§ **WHAT THE TASK ASKS**: Every line below containing the word "pago" should be found and copied.

§ **GIVEN INFORMATION**:
········
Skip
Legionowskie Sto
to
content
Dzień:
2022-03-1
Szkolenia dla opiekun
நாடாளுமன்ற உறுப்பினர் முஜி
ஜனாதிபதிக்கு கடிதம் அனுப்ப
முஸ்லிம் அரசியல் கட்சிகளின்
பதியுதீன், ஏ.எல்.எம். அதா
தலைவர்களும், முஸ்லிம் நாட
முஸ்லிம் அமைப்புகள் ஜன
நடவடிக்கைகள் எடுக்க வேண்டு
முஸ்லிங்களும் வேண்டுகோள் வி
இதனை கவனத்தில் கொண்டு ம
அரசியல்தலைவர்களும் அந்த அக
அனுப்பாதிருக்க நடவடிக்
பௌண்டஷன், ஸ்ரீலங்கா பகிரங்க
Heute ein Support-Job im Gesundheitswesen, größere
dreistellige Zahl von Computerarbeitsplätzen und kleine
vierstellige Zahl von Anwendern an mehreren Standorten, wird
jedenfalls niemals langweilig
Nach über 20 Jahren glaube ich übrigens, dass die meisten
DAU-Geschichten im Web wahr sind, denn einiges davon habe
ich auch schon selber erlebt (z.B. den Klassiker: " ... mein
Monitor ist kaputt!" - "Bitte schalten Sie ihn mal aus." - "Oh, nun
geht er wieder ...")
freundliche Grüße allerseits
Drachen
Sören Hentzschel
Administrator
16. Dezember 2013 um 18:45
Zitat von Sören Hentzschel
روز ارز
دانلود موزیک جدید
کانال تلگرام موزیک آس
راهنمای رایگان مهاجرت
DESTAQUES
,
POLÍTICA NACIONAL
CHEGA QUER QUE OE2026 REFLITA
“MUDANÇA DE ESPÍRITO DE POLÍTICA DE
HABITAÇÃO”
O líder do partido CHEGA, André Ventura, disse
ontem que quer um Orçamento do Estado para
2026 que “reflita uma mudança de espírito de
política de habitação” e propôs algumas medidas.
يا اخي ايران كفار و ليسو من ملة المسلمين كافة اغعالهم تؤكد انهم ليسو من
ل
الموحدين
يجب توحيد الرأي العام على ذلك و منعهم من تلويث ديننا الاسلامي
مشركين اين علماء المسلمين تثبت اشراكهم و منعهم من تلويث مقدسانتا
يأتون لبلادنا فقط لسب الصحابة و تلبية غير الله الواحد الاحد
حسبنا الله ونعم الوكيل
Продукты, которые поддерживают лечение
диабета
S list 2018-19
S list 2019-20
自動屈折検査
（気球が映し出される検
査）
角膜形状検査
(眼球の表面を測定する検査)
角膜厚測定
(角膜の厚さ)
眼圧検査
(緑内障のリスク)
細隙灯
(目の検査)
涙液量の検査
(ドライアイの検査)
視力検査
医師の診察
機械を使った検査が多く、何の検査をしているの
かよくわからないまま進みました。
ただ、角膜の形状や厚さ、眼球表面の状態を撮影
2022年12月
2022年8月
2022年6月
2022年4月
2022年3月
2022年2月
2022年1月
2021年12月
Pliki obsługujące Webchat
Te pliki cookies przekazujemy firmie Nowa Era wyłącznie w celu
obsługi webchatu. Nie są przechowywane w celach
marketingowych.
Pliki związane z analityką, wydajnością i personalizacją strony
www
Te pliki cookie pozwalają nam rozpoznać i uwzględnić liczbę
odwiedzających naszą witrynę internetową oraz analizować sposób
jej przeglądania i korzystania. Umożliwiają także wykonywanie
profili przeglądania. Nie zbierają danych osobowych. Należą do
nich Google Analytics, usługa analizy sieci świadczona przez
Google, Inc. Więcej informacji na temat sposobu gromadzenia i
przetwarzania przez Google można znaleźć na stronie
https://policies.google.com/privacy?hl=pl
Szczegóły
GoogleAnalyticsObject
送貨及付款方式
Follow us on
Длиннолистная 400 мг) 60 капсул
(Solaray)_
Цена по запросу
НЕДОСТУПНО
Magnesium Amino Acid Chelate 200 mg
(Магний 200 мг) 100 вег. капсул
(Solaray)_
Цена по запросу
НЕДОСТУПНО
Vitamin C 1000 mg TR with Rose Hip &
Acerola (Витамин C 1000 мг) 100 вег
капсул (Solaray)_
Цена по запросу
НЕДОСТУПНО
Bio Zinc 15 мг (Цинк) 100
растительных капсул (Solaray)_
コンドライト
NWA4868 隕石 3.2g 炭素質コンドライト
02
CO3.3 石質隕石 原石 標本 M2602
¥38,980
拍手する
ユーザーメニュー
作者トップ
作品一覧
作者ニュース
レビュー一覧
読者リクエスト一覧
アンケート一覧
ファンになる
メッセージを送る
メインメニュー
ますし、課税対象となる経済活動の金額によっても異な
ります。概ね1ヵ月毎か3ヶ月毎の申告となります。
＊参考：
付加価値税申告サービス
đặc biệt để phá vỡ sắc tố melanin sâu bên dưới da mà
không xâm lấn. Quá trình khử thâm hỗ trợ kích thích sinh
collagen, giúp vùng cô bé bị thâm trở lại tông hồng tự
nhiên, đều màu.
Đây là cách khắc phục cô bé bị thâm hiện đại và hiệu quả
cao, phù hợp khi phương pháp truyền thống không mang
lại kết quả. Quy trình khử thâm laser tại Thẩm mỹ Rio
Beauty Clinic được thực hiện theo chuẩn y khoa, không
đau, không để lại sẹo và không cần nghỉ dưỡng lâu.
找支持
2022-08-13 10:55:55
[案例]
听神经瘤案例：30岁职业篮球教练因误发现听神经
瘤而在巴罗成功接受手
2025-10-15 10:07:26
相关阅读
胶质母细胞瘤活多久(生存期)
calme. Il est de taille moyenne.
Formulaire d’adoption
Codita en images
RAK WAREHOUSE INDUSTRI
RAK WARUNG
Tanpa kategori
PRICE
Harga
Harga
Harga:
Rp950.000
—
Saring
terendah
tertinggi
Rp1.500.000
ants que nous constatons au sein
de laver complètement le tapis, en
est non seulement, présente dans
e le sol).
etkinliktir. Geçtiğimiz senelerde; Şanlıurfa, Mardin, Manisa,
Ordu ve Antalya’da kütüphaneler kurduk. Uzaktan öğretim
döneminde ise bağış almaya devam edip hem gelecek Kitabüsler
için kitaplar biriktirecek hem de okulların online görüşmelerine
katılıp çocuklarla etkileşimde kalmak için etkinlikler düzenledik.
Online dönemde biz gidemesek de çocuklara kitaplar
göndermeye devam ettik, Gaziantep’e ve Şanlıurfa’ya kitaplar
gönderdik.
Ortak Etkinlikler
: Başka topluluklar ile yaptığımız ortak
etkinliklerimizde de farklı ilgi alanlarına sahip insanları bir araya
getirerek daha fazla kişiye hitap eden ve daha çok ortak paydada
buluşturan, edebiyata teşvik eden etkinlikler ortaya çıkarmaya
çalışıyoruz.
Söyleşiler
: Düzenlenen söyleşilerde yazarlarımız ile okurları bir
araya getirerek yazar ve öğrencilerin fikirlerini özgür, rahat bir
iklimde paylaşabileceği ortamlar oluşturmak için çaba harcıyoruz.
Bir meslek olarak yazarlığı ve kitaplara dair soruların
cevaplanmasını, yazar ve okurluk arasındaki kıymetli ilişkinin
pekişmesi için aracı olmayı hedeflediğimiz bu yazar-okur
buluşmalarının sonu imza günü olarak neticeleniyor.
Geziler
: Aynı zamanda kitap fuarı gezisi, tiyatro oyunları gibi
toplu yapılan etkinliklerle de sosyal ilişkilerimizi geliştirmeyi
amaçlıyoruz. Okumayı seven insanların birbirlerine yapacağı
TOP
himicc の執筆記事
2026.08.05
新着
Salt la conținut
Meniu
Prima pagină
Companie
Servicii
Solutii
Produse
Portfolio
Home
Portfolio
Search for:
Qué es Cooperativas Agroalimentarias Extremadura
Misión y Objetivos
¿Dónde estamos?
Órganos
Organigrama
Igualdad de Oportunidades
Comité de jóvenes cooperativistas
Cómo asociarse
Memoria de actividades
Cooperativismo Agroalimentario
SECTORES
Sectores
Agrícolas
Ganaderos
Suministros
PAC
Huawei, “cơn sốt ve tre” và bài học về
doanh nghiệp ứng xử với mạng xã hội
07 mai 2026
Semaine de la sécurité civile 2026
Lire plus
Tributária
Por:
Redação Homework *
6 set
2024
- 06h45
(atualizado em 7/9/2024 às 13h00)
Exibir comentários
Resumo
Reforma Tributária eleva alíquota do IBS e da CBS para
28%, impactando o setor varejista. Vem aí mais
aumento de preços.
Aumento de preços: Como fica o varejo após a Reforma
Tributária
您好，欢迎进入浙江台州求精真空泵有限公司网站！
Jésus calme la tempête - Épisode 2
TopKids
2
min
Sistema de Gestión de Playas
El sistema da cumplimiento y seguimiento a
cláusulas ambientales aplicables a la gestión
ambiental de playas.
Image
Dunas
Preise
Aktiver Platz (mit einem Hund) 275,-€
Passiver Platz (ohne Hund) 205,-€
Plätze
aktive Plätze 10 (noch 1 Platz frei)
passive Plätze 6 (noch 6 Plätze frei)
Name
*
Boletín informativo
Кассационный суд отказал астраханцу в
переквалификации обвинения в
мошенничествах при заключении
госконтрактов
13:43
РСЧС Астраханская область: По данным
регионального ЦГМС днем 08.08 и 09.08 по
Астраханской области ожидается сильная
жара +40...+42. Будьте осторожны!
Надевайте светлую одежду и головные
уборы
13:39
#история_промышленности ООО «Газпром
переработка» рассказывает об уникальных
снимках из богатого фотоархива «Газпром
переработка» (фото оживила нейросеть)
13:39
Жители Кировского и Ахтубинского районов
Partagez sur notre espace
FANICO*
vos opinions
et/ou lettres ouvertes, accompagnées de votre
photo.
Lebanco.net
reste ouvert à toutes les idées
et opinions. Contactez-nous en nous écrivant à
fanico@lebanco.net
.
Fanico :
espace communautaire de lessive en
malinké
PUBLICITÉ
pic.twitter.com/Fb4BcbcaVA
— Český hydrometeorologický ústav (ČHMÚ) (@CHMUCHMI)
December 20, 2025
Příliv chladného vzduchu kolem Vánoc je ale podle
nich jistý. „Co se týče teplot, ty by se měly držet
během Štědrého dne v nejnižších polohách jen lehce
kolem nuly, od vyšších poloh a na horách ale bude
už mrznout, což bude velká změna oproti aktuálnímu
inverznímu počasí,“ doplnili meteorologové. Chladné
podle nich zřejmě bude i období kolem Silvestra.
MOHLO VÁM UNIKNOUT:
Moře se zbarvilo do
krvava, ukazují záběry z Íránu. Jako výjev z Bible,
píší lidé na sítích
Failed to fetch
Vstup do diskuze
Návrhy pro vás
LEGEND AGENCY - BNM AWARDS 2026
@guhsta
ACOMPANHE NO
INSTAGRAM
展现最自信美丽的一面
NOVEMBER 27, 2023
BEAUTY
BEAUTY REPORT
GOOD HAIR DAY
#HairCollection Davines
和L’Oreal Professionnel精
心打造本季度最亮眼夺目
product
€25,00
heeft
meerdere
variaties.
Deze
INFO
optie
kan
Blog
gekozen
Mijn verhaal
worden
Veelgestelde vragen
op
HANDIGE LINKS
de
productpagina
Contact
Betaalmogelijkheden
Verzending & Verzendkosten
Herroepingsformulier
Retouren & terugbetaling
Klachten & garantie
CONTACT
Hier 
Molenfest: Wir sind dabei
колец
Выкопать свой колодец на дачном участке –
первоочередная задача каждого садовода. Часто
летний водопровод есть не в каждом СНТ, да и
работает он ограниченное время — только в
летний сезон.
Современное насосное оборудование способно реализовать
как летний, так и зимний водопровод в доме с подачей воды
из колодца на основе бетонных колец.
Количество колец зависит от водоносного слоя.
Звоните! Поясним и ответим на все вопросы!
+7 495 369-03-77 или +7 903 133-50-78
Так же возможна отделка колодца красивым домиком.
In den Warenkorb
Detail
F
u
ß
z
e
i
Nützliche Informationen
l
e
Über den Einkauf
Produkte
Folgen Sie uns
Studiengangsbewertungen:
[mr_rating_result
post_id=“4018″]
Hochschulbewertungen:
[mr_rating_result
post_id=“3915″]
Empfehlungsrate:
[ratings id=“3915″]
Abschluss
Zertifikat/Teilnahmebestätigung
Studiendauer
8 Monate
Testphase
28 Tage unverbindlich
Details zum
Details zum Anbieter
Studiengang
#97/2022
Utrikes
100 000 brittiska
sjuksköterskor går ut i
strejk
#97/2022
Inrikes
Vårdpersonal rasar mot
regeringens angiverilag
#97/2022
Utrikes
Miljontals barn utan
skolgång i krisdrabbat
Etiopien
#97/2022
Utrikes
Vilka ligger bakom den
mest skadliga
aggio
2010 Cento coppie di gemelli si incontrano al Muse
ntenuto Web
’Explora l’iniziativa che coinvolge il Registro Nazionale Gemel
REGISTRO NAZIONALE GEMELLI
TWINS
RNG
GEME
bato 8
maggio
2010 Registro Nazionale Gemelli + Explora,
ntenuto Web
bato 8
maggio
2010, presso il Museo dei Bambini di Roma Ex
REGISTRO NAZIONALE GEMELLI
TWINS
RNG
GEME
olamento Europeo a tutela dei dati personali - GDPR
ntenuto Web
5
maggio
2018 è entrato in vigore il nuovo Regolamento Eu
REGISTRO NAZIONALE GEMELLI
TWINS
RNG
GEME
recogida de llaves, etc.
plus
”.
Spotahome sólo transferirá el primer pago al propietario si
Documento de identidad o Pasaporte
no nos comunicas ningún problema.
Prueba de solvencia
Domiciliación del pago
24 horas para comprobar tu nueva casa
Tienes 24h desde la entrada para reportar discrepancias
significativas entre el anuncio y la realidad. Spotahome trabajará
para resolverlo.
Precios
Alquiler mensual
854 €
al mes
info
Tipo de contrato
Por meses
········
§ **EXERCISE RESULT**:
Spotahome sólo transferirá el primer pago al propietario si
Domiciliación del pago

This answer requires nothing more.